Looking away from the sad little carcasses, Lucy’s attention was captured by a hooded, cloaked figure that approached the table and carefully picked up the tub Lucy had used to wash her hands. The water was almost black with grime and bits of insect wings floated in it. His hands were gloved.

“Good,” said Grammalie Rose. “Sammy, please bring us some fresh water if you can.”
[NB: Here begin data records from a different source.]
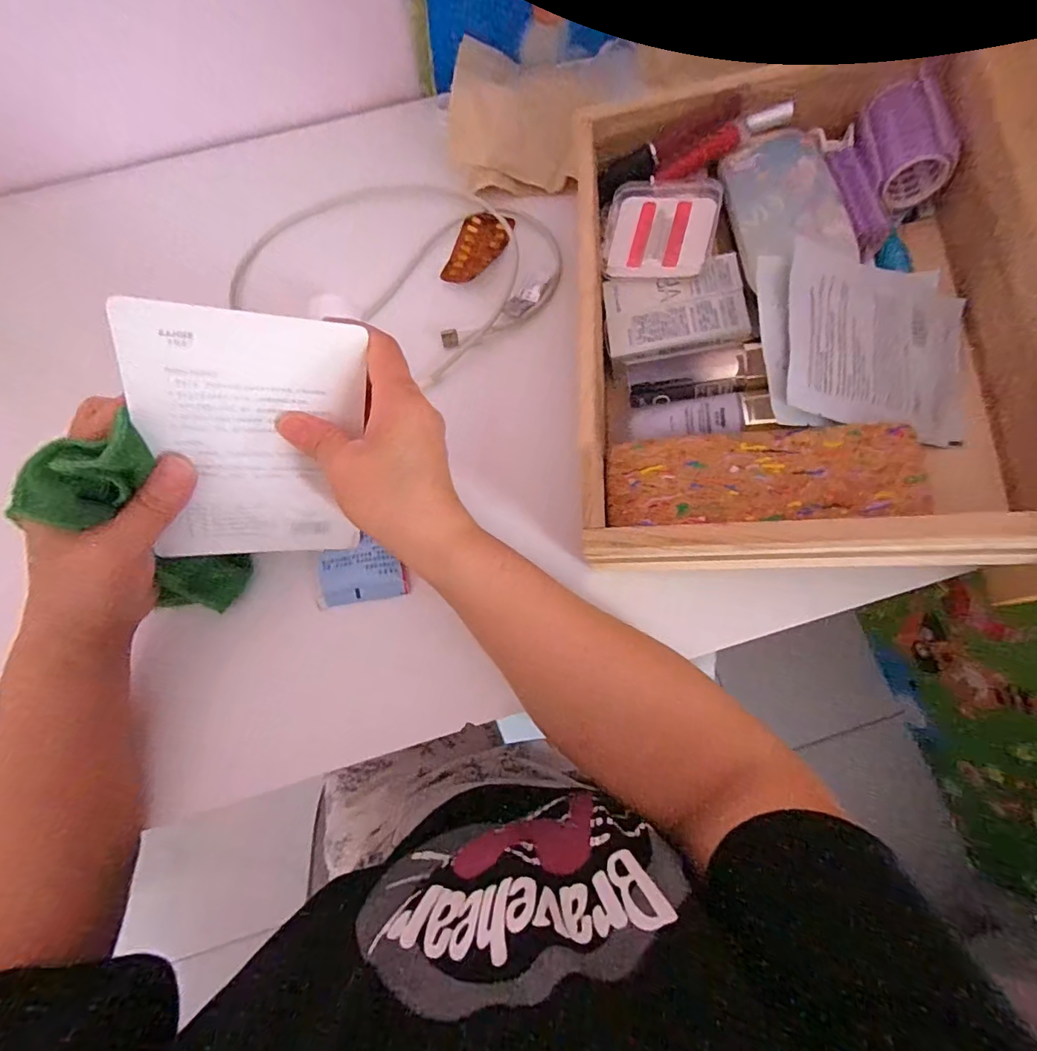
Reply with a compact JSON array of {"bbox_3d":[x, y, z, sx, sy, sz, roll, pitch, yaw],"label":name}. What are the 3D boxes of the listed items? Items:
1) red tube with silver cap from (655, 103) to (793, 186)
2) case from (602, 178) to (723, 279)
[{"bbox_3d":[0.140,-0.266,0.350,0.092,0.011,0.011,-17,70,21],"label":"red tube with silver cap"},{"bbox_3d":[0.100,-0.208,0.352,0.073,0.008,0.080,7,80,14],"label":"case"}]

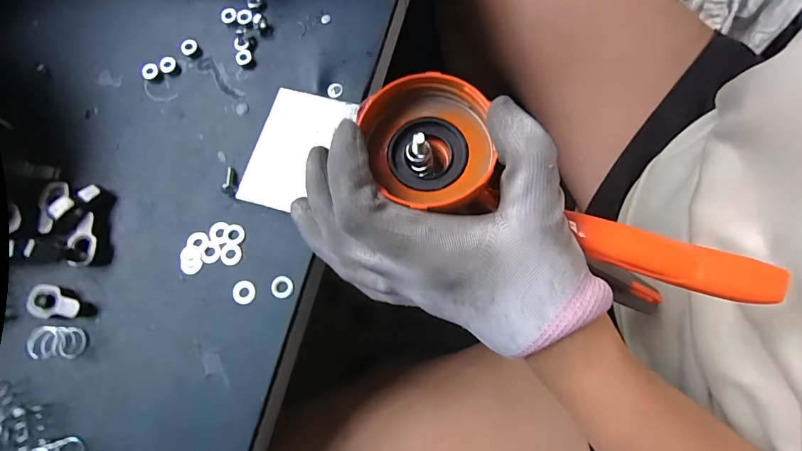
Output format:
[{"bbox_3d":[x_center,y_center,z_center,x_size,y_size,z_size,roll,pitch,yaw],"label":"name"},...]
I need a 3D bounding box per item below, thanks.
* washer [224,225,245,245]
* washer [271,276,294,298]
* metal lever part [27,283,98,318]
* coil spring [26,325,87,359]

The man nodded. His hood slipped back a little and Lucy gasped. His features were covered completely by a mask. It was smooth and beautifully ornate, painted a luminescent white with gold filigree and flourishes around the cutout ovals where the eyes should be. His own eyes burned red behind the mask. A bow-shaped mouth was molded half-open and colored with more of the gold paint. The skin of his neck where the mask ended and his cloak gaped was blackened and cracked, as if it had been charred in a terrible fire.

Lucy stepped backward. Her heart was hammering in her chest, and she was unaware that her arm had knocked over a bowl and sent garlic and beets spilling onto the ground. He was a S’an. He was infected. A walking time bomb.